@Banana Breath,
Space and time are creations of minds.
Physics is largely based upon five categories of error:
(1) Circular definitions
(2) Contradictory premises
(3) Ill-defined vaguaries that have no truth value because they are ill-defined, just as "booga-booga-booga" cannot be evaluated as either true or false
(4) Infinite regresses
(5) Foundationless arguments
It's all about borders and foundations, and it's hard to find either.
Aside from your example of a Big Bang which has no physical explanation and would lead to an infinite regress even if it did, but which nevertheless purports to be the explanation for all physical phenomena (from an undifferentiated point to the observable universe (at what stage?) without any in-between process -- MAGIC!), there are some obviously flawed fundamentals:
(i) All of modern physics is based on point-set geometry. A point is supposed to be a geometric entity, yet it is said to have zero geometric extension in any dimension. It is a nothing posing as a something, and fits into category (2) above, and probably others.
(ii) The continuous space of physical point-set geometry is based upon real numbers. For example, every physical distance is based upon the concept of an abstract geometric line, and usually modelled as one. The line is said to be composed of geometric points, and each point of the line corresponds to a real number, such that every point in a line corresponds to a unique real number, and every real number corresponds to a unique point in a line.
First, note that a closed line segment of unit length has the end points 0 and 1. If you remove these end points (i.e., consider an open line segment of unit length), the distance from end to end is unchanged.
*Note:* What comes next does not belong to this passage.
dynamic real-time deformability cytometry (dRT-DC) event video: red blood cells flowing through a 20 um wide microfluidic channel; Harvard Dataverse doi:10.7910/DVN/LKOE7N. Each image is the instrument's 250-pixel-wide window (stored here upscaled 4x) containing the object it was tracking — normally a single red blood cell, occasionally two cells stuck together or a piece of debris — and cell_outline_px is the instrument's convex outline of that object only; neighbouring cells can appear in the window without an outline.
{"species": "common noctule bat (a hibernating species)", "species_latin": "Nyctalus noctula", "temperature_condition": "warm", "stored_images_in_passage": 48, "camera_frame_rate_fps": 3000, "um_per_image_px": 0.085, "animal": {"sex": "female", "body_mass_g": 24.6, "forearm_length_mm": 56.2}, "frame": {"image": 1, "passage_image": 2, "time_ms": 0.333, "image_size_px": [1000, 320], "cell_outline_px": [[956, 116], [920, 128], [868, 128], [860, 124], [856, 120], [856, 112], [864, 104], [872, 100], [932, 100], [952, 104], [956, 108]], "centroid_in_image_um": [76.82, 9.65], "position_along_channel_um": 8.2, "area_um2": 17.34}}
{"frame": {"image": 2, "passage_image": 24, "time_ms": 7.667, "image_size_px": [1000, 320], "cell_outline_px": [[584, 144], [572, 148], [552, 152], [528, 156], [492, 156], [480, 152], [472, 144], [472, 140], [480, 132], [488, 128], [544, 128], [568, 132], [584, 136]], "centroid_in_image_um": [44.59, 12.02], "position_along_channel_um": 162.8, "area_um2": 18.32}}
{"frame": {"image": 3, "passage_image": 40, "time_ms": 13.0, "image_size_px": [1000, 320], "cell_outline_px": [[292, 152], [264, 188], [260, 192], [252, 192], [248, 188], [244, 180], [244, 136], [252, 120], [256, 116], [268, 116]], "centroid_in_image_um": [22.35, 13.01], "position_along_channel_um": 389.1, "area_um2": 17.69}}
That's because individual points have no magnitude (including length). So they aren't really there, yet they are there; and they can't contribute to the line's length, yet the line, which has length, is composed solely of points.
Second, note that even though one can move along a line, and a line is composed only of points, the set of real numbers isn't well-orderable, hence there is no "next point" after the first point. So you supposedly have definite motion in one direction, but cannot define the order of locations of this movement.
Third, the real number corresponding to each point is an infinite sequence of digits. An infinity is by definition unbounded and unfinished. Yet, because any finite sequence of N digits, for arbitrarily large N, is shared by more than one number of N+1 digits, the only way to distinguish between real numbers is to compare the full infinity of digits of each. That is to say, every real number is defined as a completed infinity. This is a contradiction in terms and fits into category (2).
Note that both of these contradictions occur at extreme ends of the conceptual spectrum: the border of the very small, and the border of the very large.